The unloved Canadian Common CV is in for an overhaul
The Tri-Council funding agencies have announced that a redesign of the CCV is underway.
The Canadian Common CV, or CCV for short, sounds simple enough: it’s a standardized tool that researchers use to upload their curriculum vitae for major funding applications. But after 15 years, the anything-but-simple CCV seems slated for a massive transformation, if not a death knell.
When the program was launched in 2002, it was heralded as a way to make researchers’ lives easier – they could use the same common CV regardless of the funding competition. But the online tool has been buggy and cumbersome. Researchers’ frustrations with it have been aired in passionate blog posts and tweets. “It’s been pretty amazing, it consistently underachieves,” said Jim Woodgett, director of research for the Lunenfeld-Tanenbaum Research Institute at Toronto’s Mount Sinai Hospital.
Even Canada’s 2017 Fundamental Science Review panel, headed by former University of Toronto president David Naylor, took notice. In its report, the panel lambasted the CCV for its “complex and user-unfriendly web interface,” frequent crashes and “rigid architecture that precludes freeform entries.”
In July, the Tri-Council funding agencies responsible for the CCV – the Canadian Institutes of Health Research, the Natural Sciences and Engineering Research Council and the Social Sciences and Humanities Research Council – announced that “a redesign of the Canadian Common CV is underway.” (In the meantime, the CCV is still being used for competitions.)
But, according to Adrian Mota, acting vice-president of competition management at CIHR, the Tri-Agency governing board is considering starting from scratch. In consultations over the next few months, according to Mr. Mota, funding stakeholders will be asking: “How much can we harmonize? Does it make sense to harmonize? Is it CCV 2.0? Or is it something different?”
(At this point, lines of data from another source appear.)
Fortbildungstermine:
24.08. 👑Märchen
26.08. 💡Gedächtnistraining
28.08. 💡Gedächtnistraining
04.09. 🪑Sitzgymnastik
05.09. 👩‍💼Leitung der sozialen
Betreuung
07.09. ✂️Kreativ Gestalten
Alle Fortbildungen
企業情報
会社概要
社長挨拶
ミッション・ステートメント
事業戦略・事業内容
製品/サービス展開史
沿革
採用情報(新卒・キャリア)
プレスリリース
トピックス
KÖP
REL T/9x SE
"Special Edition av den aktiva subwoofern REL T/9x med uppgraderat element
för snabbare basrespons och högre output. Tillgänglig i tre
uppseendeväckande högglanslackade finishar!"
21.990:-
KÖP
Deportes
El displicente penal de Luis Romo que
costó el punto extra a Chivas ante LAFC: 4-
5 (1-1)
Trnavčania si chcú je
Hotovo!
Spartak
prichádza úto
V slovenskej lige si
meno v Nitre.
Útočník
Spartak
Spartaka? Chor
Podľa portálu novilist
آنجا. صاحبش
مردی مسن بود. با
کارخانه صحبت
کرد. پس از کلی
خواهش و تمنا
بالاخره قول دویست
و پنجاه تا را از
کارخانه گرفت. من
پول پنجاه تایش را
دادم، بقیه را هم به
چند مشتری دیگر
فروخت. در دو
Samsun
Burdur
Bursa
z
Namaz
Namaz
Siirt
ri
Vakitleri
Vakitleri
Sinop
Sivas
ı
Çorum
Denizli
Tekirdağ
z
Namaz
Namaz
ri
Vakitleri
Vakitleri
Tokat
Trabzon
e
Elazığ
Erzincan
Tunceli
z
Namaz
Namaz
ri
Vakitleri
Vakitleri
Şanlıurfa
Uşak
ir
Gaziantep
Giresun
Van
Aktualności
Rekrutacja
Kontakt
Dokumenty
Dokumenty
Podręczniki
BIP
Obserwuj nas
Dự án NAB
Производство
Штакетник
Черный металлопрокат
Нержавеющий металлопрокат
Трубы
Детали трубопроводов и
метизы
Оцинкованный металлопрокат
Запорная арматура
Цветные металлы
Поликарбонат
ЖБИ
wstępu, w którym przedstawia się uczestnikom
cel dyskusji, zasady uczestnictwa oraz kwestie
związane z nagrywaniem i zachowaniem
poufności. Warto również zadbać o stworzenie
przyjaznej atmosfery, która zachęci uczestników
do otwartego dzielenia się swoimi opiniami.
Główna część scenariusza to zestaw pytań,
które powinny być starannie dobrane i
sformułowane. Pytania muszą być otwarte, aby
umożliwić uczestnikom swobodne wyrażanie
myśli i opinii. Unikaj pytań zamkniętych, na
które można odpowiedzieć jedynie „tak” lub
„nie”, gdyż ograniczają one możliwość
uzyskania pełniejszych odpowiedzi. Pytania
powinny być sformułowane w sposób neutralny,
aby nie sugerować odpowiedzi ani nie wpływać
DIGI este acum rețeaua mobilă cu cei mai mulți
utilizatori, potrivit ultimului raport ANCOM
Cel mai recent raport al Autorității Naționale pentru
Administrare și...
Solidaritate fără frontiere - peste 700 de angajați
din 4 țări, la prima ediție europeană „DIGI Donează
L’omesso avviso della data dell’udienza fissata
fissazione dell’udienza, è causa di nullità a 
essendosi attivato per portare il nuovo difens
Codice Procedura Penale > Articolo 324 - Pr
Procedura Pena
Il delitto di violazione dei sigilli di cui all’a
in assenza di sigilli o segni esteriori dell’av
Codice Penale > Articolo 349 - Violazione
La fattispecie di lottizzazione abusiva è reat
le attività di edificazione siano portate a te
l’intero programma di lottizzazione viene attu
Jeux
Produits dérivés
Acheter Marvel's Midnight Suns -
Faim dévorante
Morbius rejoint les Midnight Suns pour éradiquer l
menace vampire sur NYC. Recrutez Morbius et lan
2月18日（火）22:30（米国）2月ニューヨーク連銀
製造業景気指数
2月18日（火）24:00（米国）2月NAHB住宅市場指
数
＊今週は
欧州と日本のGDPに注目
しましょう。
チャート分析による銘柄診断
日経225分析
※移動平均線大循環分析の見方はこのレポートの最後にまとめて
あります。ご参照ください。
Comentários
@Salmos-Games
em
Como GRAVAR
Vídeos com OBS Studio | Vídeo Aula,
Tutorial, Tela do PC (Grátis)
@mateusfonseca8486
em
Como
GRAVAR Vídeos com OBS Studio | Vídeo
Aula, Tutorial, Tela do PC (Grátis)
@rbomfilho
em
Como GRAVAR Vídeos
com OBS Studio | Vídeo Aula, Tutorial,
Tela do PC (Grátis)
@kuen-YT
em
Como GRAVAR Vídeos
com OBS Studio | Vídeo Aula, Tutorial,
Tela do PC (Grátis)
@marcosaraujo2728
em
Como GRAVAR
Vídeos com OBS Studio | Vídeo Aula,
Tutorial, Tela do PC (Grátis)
On that last question, Mr. Mota said the consultations will explore whether the CCV could be replaced by existing third-party tools that import researchers’ professional histories, such as the PubMed or ORCID platforms. Given that the possibilities are so open, Mr. Mota couldn’t say when a new or different CV application might be up and running.
In addition to the three major funders, the CCV secretariat will consult with the 24 other agencies that use the CCV, including the Canadian Council for the Arts and the Canada Foundation for Innovation, as well as researchers and research administrators.
One of the biggest issues with the CCV became apparent within a year of its launch, recalled Dr. Woodgett. “Every time there was a grant deadline, the darn system would crash because of all of the editing going on by thousands of researchers,” he said. The crashing problem improved over the years, but other issues emerged, like cryptic error messages that would occur when researchers tried to use the same CV for two different competitions.
“Each competition has different requirements, so when you apply for a new competition, suddenly your CCV is populated full of red error Xs,” said Holly Witteman, an associate professor in the department of family and emergency medicine at Université Laval. “It just takes away the whole idea of ‘common.’”
Updating the CCV – whether to meet the requirements of a new competition or to add recent works – can be painstaking. For a journal article, for instance, the volume, page numbers and so on are all separate fields. When the CCV website was particularly slow, it could take “30 seconds to a minute” to update a single page number, according to Bruce Allen, a research professor at the Montreal Heart Institute. When he had to create a CCV for a grant a few years ago, the process took “it seemed like a couple of weeks,” he said.
The program has been so onerous that several universities have bought third-party software, called CCV Sync, that simplifies the CCV updating program. Diego Macrini, CEO of Proximify, the software company behind CCV Sync, said he thinks the problem with the CCV is that it was designed for the needs of the agencies, not the research end-users. “From a software perspective, you always beta test with people who will be using the software. That never happened,” he said.
Dr. Woodgett said he worries that pattern will continue. “We’ve heard from the agencies that there is a new version coming along but there’s been no request for input,” he said.
Mr. Mota acknowledged that beta testing didn’t occur with the last extensive redesign of the CCV in 2012. “The application was incredibly slow and buggy, and people really struggled with the user interface. Could that have been avoided? My sense is that we could have done better,” he said, though he wasn’t directly involved with the CCV redesign at the time.
This time around, Mr. Mota said, there is a “comprehensive consultation plan” that is being implemented over the next few months. Once a program has been created, months or years down the line, “our goal is to eventually have beta testing of users,” he said.
“We’re very much supportive of what the [Naylor report] said and we agree the CCV needs to improve,” Mr. Mota added. He stressed that this next round of consultations won’t result in a 2012-like redesign. “We’re not just going to put Band-Aids on the existing application. We need to agree on what the vision is and I think we have a pretty clear path based on years of user feedback.”